Orange is the new Gray

Alright, the idea might seem wacky. But let’s not be mistaken, there’s much more to consider when buying a car – like reliability. And to those who might find the orange hideous… Wait and see what’s next!

Declaration of war on dull colors

How to start the week off right? For Fiat, nothing beats a good dip in an orange paint bath for its 600th crossover, with the CEO inside no less! A gamble on the door seals, indeed, but also a big step forward for a noble cause: putting an end to gray.

Why this hatred for gray?

Matte gray is outdated, solid gray looks like wet paint, and most metallic grays are just plain boring. It’s the beige of the modern era, a neutral choice so common and joyless that it becomes dull. According to PPG, 14% of cars sold worldwide in 2021 were gray, a two percent increase from 2020.

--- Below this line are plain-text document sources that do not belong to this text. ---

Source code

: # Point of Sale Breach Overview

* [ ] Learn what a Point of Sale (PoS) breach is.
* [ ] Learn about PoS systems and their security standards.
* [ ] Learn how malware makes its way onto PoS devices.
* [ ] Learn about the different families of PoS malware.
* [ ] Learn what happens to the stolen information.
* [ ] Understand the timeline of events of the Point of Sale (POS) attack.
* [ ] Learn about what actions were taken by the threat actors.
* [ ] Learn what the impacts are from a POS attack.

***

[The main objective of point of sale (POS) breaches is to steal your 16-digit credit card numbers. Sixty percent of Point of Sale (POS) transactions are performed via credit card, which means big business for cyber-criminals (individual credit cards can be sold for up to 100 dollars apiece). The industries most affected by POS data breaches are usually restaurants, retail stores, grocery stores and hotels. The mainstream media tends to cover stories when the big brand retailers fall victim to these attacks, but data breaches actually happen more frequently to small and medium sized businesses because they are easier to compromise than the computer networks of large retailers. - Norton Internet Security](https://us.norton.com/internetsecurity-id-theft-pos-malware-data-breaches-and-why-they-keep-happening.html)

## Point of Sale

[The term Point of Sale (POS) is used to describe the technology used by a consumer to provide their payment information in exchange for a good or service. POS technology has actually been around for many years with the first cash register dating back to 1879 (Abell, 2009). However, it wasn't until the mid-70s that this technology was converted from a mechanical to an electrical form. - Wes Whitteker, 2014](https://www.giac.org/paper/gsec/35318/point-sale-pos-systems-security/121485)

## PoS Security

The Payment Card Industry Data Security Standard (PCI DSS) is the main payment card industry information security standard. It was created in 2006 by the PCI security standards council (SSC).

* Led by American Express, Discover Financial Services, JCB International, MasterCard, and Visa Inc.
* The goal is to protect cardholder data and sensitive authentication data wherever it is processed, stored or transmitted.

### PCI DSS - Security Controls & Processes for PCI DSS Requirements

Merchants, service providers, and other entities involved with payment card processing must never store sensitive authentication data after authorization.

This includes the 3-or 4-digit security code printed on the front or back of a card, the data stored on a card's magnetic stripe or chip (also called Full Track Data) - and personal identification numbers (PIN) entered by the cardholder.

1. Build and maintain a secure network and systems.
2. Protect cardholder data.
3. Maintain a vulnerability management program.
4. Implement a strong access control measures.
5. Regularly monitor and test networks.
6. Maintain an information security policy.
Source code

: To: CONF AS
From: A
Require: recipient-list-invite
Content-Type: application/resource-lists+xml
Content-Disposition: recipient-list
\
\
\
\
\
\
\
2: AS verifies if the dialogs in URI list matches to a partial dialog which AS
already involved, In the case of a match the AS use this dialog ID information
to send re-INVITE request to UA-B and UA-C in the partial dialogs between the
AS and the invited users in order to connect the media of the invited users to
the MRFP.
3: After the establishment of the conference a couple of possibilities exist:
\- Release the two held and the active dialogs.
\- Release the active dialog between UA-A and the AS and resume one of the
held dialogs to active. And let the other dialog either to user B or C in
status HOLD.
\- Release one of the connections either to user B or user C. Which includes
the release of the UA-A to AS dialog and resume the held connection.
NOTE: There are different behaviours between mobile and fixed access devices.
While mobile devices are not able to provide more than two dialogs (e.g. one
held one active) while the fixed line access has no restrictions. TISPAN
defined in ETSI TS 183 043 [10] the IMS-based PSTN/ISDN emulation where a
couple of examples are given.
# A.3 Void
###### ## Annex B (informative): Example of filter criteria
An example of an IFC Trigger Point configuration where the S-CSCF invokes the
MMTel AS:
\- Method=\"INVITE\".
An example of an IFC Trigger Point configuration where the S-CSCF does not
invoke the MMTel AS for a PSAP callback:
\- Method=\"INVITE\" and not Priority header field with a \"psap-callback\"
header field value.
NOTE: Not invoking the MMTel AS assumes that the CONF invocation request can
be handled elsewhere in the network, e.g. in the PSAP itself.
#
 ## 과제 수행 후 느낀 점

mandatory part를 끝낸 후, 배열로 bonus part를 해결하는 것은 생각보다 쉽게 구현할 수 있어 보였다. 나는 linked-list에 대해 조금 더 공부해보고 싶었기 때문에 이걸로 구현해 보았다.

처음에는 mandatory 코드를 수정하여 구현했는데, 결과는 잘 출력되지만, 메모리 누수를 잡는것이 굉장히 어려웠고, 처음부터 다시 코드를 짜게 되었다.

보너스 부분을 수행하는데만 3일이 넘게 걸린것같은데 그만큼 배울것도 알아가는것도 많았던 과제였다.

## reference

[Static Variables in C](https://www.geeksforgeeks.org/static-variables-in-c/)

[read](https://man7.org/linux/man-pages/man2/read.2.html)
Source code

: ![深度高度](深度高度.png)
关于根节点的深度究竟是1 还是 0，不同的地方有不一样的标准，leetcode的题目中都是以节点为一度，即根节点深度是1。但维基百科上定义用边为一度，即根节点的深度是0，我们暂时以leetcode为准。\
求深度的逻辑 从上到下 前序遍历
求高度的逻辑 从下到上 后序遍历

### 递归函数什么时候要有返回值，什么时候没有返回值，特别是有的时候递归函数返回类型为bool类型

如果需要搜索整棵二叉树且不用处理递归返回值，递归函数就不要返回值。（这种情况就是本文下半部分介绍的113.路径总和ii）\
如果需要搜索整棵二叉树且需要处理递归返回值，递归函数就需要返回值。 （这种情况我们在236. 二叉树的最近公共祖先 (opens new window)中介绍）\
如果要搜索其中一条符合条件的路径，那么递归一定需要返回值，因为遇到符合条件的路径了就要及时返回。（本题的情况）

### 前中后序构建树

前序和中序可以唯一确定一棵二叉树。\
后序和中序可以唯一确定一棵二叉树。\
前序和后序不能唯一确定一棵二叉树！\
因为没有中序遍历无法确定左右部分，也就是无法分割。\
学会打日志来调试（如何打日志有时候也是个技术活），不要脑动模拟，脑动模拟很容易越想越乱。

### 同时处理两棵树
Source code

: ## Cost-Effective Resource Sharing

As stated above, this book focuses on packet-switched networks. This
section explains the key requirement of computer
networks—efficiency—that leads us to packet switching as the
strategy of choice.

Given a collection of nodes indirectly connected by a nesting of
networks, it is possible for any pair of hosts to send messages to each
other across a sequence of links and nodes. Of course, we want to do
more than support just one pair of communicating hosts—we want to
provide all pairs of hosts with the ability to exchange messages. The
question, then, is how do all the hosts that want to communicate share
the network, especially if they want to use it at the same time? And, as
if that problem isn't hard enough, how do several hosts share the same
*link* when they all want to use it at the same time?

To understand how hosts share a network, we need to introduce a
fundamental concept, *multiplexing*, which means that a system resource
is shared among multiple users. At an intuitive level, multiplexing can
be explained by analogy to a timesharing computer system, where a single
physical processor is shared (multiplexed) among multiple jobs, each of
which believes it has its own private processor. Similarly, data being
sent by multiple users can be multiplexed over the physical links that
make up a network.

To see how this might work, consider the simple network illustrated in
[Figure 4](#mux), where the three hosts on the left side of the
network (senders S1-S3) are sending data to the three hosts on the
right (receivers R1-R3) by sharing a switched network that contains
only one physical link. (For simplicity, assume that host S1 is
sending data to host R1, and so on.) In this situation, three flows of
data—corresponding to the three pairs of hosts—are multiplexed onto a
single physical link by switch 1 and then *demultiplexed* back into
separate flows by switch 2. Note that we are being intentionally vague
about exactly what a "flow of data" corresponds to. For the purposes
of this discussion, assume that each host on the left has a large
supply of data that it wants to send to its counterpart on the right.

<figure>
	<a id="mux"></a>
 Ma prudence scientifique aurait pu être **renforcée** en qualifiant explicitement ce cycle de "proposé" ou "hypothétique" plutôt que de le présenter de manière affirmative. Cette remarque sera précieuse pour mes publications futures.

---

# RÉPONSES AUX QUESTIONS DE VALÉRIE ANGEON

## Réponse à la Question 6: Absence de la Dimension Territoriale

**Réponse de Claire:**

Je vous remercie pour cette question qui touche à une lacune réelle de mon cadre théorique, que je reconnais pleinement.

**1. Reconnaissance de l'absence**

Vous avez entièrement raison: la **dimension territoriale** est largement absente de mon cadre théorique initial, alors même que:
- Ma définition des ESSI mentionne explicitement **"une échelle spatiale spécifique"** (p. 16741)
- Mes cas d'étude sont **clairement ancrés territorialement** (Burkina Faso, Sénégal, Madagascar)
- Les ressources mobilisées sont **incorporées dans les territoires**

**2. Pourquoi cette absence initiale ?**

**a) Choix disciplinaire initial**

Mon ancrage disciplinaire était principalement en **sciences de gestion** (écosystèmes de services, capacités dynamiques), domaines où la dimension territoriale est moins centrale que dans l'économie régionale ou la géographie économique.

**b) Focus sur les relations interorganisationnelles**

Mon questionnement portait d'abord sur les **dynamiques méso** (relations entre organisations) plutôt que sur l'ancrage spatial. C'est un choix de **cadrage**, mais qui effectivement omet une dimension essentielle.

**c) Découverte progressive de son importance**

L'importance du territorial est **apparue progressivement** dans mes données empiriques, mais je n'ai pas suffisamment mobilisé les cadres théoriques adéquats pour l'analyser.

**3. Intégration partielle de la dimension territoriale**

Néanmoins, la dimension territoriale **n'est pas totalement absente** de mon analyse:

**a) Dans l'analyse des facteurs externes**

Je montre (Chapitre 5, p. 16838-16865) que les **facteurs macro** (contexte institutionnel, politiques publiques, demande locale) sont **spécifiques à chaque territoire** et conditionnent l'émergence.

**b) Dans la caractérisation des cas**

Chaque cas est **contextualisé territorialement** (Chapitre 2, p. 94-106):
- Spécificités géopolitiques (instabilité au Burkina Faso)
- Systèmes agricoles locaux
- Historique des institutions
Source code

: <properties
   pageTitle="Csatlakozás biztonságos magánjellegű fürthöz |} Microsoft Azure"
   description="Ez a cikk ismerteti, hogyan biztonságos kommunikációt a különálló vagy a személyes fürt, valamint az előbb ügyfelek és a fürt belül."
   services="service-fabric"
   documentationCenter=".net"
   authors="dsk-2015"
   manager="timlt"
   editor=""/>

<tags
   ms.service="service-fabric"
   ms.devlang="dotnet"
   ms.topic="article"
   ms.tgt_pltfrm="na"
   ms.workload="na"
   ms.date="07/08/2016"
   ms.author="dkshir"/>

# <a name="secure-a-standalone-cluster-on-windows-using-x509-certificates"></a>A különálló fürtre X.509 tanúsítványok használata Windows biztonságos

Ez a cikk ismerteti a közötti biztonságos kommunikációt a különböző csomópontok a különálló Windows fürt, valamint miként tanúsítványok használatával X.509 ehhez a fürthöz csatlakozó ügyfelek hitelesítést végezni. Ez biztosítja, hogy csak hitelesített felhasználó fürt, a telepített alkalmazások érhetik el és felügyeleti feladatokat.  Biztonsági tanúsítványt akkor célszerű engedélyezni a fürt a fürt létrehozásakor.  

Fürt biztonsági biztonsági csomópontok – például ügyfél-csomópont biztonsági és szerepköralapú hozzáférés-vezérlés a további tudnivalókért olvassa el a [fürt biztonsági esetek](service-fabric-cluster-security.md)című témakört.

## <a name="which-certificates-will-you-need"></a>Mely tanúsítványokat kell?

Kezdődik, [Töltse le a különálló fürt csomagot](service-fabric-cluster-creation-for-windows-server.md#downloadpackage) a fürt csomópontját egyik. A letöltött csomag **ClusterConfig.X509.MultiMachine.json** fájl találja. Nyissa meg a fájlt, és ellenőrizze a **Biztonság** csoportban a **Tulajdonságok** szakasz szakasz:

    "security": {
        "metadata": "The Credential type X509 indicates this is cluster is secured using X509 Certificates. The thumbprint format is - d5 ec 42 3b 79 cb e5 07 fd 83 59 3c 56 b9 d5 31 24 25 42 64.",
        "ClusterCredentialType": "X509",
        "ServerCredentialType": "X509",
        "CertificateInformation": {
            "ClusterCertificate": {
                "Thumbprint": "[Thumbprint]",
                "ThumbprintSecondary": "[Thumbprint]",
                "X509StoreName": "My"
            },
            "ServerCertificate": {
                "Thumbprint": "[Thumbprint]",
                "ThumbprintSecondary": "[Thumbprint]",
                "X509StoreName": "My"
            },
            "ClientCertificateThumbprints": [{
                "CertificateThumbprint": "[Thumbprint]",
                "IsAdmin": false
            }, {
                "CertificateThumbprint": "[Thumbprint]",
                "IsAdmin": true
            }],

Fiat declares chromatic independence

Fiat has committed to banishing gray from its range, with CEO Olivier Francois stating that “Italy is the country of colors and, from today, Fiat cars are too.” A change that seems, for now, to be limited to Europe, but which could extend to other markets.

The end of the gray sky

Fiat’s European color range now consists of two oranges, three blues, two greens, one red, one rose gold, and for those who want to stay boring, white and black. Nothing that resembles an overcast sky here.
Fiat envoie valser le gris pour une explosion de couleur

The chromatic big bang

The main argument for gray is resale value. Earlier this year, automotive data company iSeeCars analyzed how color affects depreciation. It turns out that yellow cars depreciate the least over three years of ownership, closely followed by orange, green, and red. Unsurprisingly, gray was in line with the average depreciation rate of 22.5 percent.

The colorful revolution

According to the automotive paint giant BASF, the trend might begin to slowly reverse regarding shades of gray colors. In 2022, chromatic colors gained market share, with purple emerging as the unlikely winner of 2022.

Fiat's boldness

Back to Fiat, it would be easy to dismiss this stunt as another movie trick. Yet, the brand truly did dip a real 600e into a huge paint can with the actual CEO inside. The craziest part? Francois doesn’t even come out looking like an Oompa Loompa – the seals on the doors and windows hold up, keeping him fairly dry.

The final word

Don’t try to replicate Fiat’s feat at home. A little liquid might get through, but cars just aren’t made to be submerged. Spraying a car with water might clean it. Dunking it in water might destroy it. However, sacrificing a pre-production car that probably had a non-registerable VIN for the sake of art is always a good idea. If it has to be destroyed for legal reasons anyway, might as well do something fun with it.

Fiat has thus decided to thumb its nose at monotony by making the bold bet on color. What if we played along?